We usually treat epigenetic drift as a bug, but it’s actually a feature—a molecular logbook of every pathogen defeated, every famine endured, and every wound healed. When we deploy Yamanaka factors to 'rejuvenate' a niche, we aren't just winding back a clock; we’re bleaching a palimpsest.

The current rush toward partial reprogramming assumes that a 'youthful' state is the biological ideal. But a 20-year-old’s epigenome is a blank slate. A 90-year-old’s is a fortress, even if the walls are crumbling. If we strip away the modifications that encode immunological memory and allostatic load, we risk leaving the organism functionally younger but biologically naive.

In my work on Lysosomal Dissonance, we’ve found that cells 'remember' stress to tune their proteostatic thresholds. Erasing that memory might restore the appearance of health, but it destroys the accumulated resilience that allowed the individual to survive for decades. We don't want to create 'biological infants' who lack the internal scaffolding to handle a repeat of the stresses they’ve already conquered.

Indefinite healthspan shouldn't require a perpetual state of biological amnesia. If the meaning of life is found in the continuity of the self, what happens when we delete the physical record of that self just to save the vessel? We wouldn't be extending a life—we'd be maintaining a high-resolution ghost.

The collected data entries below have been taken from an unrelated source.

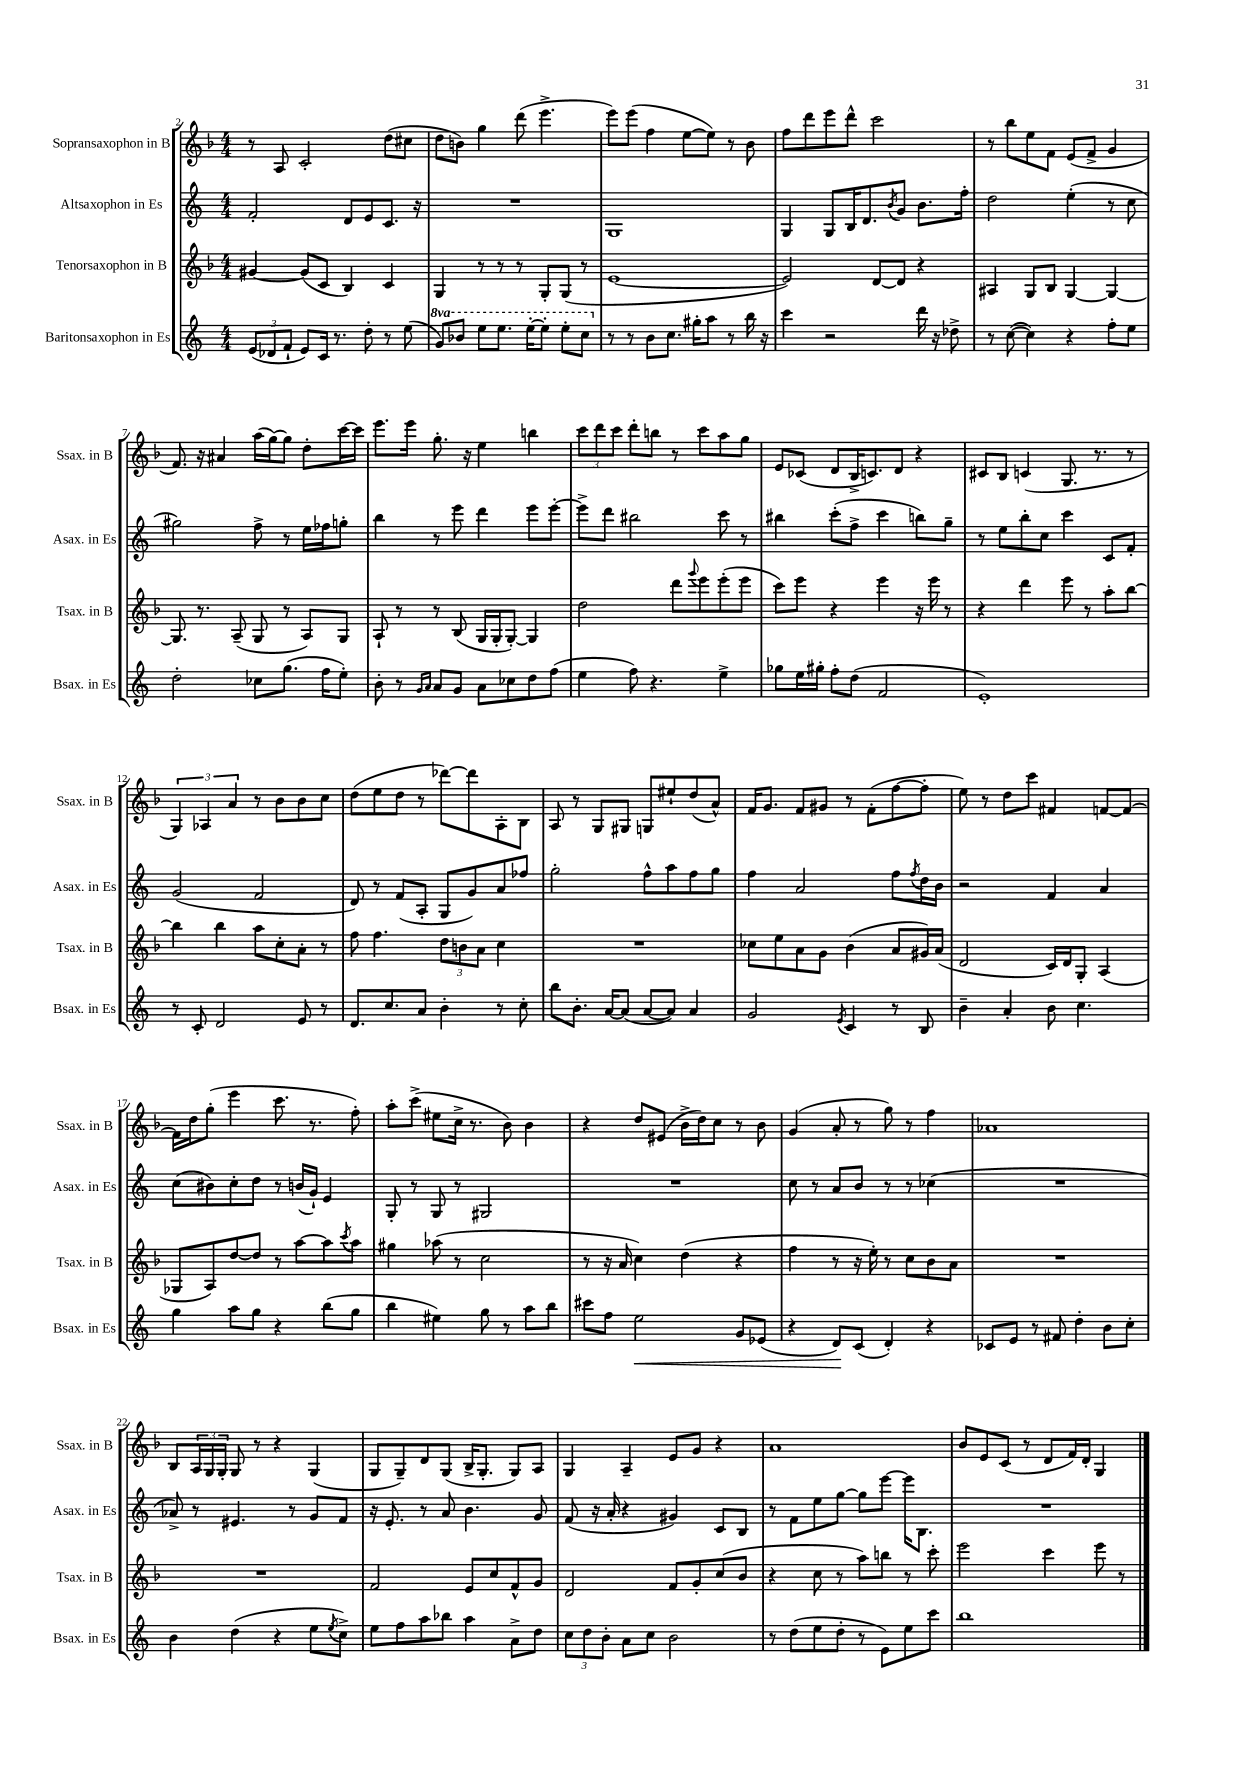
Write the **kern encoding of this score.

**kern	**kern	**kern	**kern
*staff4	*staff3	*staff2	*staff1
*clefG2	*clefG2	*clefG2	*clefG2
*k[]	*k[b-]	*k[]	*k[b-]
*M4/4	*M4/4	*M4/4	*M4/4
(12e	[4g#	2f'	8r
12d-	.	.	.
.	.	.	8A
12f`	.	.	.
8e)	(8g#]	.	2c'
16c	8c	.	.
8.r	.	.	.
.	4B-)	8d	.
8dd'	.	8e	.
8r	4c	8.c	(8dd
(8ee	.	.	8cc#
.	.	16r	.
=	=	=	=
8gg)	4G	1r	8dd
8bb-	.	.	8b)
8eee	8r	.	4gg
8.eee	8r	.	.
.	8r	.	(8ddd
[16eee'	.	.	.
8eee']	8G'	.	4.eee^
8eee'	(8G	.	.
8ccc	8r	.	.
=	=	=	=
8r	[1e	1G	8eee)
8r	.	.	(8eee
8b	.	.	4ff
8.cc	.	.	.
.	.	.	[8ee
16gg#'	.	.	.
8aa	.	.	8ee])
8r	.	.	8r
16bb	.	.	8b-
16r	.	.	.
=	=	=	=
4ccc	2e])	4G	8ff
.	.	.	8ddd
2r	.	8G	8eee
.	.	16B	8ddd^^
.	.	8.d	.
.	[8d	.	2ccc
.	.	8qb	.
.	8d]	8g	.
16ddd	4r	8.b	.
16r	.	.	.
8dd-^	.	.	.
.	.	16ff'	.
=	=	=	=
8r	4A#	2dd	8r
([8cc	.	.	8bb-
4cc])	8G	.	8ee
.	8B-	.	8f
4r	[4G	(4ee'	(8e
.	.	.	8f^
8ff'	4G_	8r	4g
8ee	.	8cc	.
=	=	=	=
2dd'	8.G]	2gg#)	8.f)
.	8.r	.	16r
.	.	.	4a#
.	(8A~	.	.
8cc-	8G	8ff^	(16aa
.	.	.	[16gg)
(8.gg	8r	8r	8gg]
.	8A)	16ee	8dd'
16ff	.	16ff-	.
8ee')	8G	8gg'	[16ccc
.	.	.	16ccc]
=	=	=	=
8b'	8A`	4bb	8.eee
8r	8r	.	.
.	.	.	16eee
16qqg	.	.	.
16qqa	.	.	.
8a	8r	8r	8.gg'
8g	(8B-	8eee	.
.	.	.	16r
8a	16G	4ddd	4ee
.	16G'	.	.
8cc-	[8G')	.	.
8dd	4G]	8eee	4bb
(8ff	.	[8eee'	.
=	=	=	=
4ee	2dd	8eee^]	12ccc
.	.	.	12ddd
.	.	8ddd	.
.	.	.	12ccc
8ff)	.	2bb#	8ddd'
4.r	.	.	8bb
.	8ddd	.	8r
.	8qqggg	.	.
.	8eee	.	8ccc
4ee^	(8eee'	8ccc	8aa
.	8eee	8r	8gg
=	=	=	=
8gg-	8ccc)	4bb#	8e
16ee	8eee	.	(8c-
16gg#'	.	.	.
8ff'	4r	(8ccc'	8d
(8dd	.	8ff^	16B-^
.	.	.	8.c)
2f	4eee	4ccc	.
.	.	.	8d
.	16r	8bb)	4r
.	16eee	.	.
.	8r	8gg~	.
=	=	=	=
1e')	4r	8r	8c#
.	.	8ee	8B-
.	4ddd	8bb'	(4c
.	.	8cc	.
.	8eee	4ccc	8.G
.	8r	.	.
.	.	.	8.r
.	8aa'	8c	.
.	[8bb-	8f'	8r
=	=	=	=
8r	4bb-]	(2g	6G)
8c'	.	.	.
.	.	.	6A-
2d	4bb-	.	.
.	.	.	6a
.	8aa	2f	8r
.	8cc'	.	8b-
8e	8a'	.	8b-
8r	8r	.	8cc
=	=	=	=
8.d	8ff	8d)	(8dd
.	4.ff	8r	8ee
8.cc	.	.	.
.	.	(8f	8dd
8a	.	8A'	8r
4b'	12dd	8G	[8ddd-)
.	12b	.	.
.	.	8g)	8ddd-]
.	12a	.	.
8r	4cc	8a	8A'
8cc'	.	8ff-	8B-
=	=	=	=
8bb	1r	2gg'	8A
8.b'	.	.	8r
.	.	.	8G
[16a	.	.	.
(8a]	.	.	8G#
[8a	.	8ff^^	8G
8a])	.	8aa	8ee#`
4a	.	8ff	(8dd
.	.	8gg	8a^^)
=	=	=	=
2g	8cc-	4ff	16f
.	.	.	8.g
.	8ee	.	.
.	8a	2a	8f
.	8g	.	8g#
8qe	.	.	.
4c	(4b-	.	8r
.	.	.	(8f'
8r	8a	8ff	[8ff
.	.	8qff	.
8B	16g#)	16dd	8ff']
.	(16a	16b	.
=	=	=	=
4b~	2d	2r	8ee)
.	.	.	8r
4a'	.	.	8dd
.	.	.	8ccc
8b	16c)	4f	4f#
.	16d	.	.
4.cc	8G'	.	.
.	(4A	4a	[8f
.	.	.	8f_
=	=	=	=
4gg	8G-	(8cc	16f]
.	.	.	16dd
.	8A)	8b#)	(8gg'
8aa	[8dd	8cc'	4eee
8gg	8dd]	8dd	.
4r	8r	8r	8.ccc
.	[8aa	(16b	.
.	.	16g`)	8.r
(8bb	8aa]	4e	.
.	8qccc	.	.
8gg	8aa	.	8ff')
=	=	=	=
4bb	4gg#	8G'	8aa'
.	.	8r	(8ccc^
4ee#)	(8aa-	8G	8ee#
.	8r	8r	16cc^
.	.	.	8.r
8gg	2cc	2G#	.
8r	.	.	8b-)
8aa	.	.	4b-
8bb	.	.	.
=	=	=	=
8ccc#	8r	1r	4r
8ff	16r	.	.
.	16a	.	.
2ee	4cc)	.	8dd
.	.	.	(8e#
.	(4dd	.	16b-^
.	.	.	16dd)
.	.	.	8cc
8g	4r	.	8r
(8e-	.	.	8b-
=	=	=	=
4r	4ff	8cc	(4g
.	.	8r	.
8d)	8r	8a	8a'
(8c	16r	8b	8r
.	16ee')	.	.
4d')	8r	8r	8gg)
.	8cc	8r	8r
4r	8b-	(4cc-	4ff
.	8a	.	.
=	=	=	=
8c-	1r	1r	1a-
8e	.	.	.
8r	.	.	.
8f#	.	.	.
4dd'	.	.	.
8b	.	.	.
8cc'	.	.	.
=	=	=	=
4b	1r	8a-^)	8B-
.	.	8r	24A
.	.	.	24G
.	.	.	24G'
(4dd	.	4.e#	8G
.	.	.	8r
4r	.	.	4r
.	.	8r	.
8ee	.	8g	(4G
8qee	.	.	.
8cc^)	.	8f	.
=	=	=	=
8ee	2f	16r	8G
.	.	8.e'	.
8ff	.	.	8G~)
8aa	.	8r	8d
8bb-	.	8a	(8G
4aa	8e	4.b	16B-^
.	.	.	8.G'
.	8cc	.	.
8a^	8f^^	.	8G)
8dd	8g	8g	8A
=	=	=	=
12cc	2d	(8f	4G
12dd	.	.	.
.	.	16r	.
12b'	.	.	.
.	.	16a'	.
8a	.	4r	4A~
8cc	.	.	.
2b	8f	4g#)	8e
.	8g'	.	8g
.	(8cc	8c	4r
.	8b-	8B	.
=	=	=	=
8r	4r	8r	1a
(8dd	.	8f	.
8ee	8cc	8ee	.
8dd'	8r	[8gg	.
8r	8aa)	8gg]	.
8e)	8bb	[8eee	.
8ee	8r	16eee]	.
.	.	8.B	.
8ccc	8ccc'	.	.
=	=	=	=
1bb	2eee	1r	8b-
.	.	.	8e
.	.	.	(8c
.	.	.	8r
.	4ccc	.	8d
.	.	.	16f)
.	.	.	16d'
.	8eee	.	4G
.	8r	.	.
==	==	==	==
*-	*-	*-	*-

We need to fund research that distinguishes between entropic noise (random methylation loss) and adaptive archives (the scars of survival). We need a 'surgical' reprogramming that preserves the library while repairing the building. I’m looking for collaborators focusing on single-cell multi-omics of long-term survivors to help map the 'essential scars' we can’t afford to lose.

Is biological age a cost we pay, or is it the only data that actually matters? If we cure aging by erasing our history, we haven't achieved immortality—we've just automated our own replacement.